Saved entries
::::

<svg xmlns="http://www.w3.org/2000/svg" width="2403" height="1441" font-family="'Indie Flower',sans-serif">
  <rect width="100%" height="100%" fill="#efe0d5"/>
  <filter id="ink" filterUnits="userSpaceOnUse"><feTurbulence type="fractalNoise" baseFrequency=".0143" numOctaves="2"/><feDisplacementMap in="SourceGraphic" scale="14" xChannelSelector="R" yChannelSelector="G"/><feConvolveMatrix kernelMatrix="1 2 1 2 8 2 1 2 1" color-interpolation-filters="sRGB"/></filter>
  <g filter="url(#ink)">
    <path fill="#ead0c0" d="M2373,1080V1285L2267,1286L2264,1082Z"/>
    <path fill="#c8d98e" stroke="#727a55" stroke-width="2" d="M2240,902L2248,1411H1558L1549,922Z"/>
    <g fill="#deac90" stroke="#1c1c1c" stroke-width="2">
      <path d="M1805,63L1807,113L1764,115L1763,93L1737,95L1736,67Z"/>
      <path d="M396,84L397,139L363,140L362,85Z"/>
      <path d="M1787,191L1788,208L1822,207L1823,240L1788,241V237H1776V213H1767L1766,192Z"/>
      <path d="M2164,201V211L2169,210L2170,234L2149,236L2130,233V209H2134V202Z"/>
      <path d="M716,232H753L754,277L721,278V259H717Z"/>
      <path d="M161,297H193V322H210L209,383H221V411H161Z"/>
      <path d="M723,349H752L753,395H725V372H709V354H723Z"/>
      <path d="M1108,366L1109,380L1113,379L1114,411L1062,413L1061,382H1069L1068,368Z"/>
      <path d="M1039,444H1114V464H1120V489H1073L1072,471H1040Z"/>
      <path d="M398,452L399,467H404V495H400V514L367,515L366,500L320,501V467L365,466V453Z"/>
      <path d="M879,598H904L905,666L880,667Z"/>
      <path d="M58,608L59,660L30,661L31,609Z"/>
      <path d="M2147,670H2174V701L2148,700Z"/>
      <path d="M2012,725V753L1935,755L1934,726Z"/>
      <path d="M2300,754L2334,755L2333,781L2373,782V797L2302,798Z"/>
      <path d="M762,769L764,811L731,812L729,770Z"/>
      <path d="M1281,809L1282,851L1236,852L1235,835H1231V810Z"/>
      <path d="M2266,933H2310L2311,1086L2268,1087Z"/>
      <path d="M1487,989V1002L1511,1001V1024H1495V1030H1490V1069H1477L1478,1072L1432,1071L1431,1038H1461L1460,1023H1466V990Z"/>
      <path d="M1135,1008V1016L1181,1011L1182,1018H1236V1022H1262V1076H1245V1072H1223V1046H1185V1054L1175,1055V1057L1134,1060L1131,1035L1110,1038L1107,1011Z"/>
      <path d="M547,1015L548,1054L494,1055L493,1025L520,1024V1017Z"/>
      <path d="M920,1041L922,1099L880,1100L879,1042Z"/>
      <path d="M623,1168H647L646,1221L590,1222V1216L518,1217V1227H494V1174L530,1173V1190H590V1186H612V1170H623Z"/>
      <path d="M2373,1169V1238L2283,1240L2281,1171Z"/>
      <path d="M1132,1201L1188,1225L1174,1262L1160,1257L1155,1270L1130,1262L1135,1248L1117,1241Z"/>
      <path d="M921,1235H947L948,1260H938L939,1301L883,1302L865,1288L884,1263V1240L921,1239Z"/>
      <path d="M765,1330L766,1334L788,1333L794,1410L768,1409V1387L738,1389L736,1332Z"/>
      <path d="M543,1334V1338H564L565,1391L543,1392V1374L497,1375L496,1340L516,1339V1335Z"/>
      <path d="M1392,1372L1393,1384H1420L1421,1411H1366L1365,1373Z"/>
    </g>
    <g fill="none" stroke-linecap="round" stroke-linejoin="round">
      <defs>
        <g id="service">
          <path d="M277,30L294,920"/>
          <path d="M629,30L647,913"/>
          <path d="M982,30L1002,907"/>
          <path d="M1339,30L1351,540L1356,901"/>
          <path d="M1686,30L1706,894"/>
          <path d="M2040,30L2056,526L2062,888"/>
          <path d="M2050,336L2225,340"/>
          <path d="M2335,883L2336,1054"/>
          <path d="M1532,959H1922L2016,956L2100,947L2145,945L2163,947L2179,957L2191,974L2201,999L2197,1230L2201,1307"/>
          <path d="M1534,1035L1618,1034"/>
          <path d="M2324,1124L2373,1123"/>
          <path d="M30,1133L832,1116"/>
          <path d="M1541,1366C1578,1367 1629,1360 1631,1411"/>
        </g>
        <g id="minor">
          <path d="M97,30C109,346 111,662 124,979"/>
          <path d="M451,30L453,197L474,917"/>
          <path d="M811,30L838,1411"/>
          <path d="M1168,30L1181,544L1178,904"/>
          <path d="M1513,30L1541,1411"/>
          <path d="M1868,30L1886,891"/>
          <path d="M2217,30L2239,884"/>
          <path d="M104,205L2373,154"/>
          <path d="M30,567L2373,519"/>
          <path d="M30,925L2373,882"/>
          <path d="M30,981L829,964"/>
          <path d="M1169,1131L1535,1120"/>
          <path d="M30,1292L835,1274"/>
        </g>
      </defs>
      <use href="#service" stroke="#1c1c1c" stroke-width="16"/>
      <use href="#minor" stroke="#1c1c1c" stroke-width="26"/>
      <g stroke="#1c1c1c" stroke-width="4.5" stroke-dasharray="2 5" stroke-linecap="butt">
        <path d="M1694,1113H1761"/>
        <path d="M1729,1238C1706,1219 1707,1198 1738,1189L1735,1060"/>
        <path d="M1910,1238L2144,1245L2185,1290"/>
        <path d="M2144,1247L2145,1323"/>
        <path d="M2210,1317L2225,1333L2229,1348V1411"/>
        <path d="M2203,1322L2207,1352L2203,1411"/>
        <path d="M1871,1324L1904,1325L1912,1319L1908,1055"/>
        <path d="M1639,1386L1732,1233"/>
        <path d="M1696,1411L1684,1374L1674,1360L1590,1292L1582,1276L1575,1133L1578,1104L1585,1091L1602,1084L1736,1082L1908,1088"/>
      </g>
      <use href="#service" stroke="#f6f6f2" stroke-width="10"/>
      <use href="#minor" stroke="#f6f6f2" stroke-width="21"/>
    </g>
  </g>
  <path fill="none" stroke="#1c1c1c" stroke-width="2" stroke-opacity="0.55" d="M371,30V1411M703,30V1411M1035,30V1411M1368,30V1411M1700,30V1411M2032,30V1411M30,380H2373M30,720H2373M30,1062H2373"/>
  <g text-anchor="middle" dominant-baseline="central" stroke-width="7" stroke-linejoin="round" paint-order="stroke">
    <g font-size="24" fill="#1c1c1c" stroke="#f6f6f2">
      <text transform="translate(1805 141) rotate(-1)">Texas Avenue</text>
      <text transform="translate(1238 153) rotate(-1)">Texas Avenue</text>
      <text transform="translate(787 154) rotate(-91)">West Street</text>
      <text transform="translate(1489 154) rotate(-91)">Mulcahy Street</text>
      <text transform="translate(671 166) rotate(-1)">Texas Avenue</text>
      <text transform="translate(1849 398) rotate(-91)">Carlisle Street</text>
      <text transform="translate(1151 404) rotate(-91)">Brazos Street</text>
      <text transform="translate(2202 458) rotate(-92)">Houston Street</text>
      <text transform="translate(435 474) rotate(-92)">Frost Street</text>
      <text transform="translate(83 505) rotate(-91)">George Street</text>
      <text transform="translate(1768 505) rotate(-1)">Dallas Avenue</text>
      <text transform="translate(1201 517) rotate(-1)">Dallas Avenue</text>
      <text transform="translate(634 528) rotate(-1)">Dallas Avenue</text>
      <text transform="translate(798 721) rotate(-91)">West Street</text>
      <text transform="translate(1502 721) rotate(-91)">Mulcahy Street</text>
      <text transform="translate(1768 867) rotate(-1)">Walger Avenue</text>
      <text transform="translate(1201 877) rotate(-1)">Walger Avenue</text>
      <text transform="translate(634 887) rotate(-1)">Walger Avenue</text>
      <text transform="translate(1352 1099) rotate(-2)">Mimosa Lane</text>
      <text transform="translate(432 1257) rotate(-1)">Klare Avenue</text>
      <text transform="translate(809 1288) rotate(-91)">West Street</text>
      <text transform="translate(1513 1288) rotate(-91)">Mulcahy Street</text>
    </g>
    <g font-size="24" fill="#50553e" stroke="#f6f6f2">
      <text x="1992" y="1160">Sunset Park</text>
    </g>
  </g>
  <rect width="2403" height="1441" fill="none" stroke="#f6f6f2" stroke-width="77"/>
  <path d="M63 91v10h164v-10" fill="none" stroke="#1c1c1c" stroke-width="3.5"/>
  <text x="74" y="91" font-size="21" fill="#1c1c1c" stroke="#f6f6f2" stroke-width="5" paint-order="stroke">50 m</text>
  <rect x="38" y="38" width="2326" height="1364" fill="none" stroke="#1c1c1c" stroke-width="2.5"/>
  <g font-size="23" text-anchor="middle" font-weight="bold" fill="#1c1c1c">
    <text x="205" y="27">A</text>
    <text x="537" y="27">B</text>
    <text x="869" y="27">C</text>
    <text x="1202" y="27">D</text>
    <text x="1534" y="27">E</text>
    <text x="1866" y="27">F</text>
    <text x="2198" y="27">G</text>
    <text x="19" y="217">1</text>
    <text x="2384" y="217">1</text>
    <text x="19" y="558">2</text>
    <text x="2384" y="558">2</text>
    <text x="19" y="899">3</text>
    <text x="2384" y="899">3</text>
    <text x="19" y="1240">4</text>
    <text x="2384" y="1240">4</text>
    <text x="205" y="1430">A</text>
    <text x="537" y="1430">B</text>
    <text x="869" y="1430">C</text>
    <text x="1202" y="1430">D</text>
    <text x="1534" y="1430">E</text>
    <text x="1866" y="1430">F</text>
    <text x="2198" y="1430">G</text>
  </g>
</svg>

::::

Task statement:
Please return all lines above in which the string "filter" is found.

Task output:
  <filter id="ink" filterUnits="userSpaceOnUse"><feTurbulence type="fractalNoise" baseFrequency=".0143" numOctaves="2"/><feDisplacementMap in="SourceGraphic" scale="14" xChannelSelector="R" yChannelSelector="G"/><feConvolveMatrix kernelMatrix="1 2 1 2 8 2 1 2 1" color-interpolation-filters="sRGB"/></filter>
  <g filter="url(#ink)">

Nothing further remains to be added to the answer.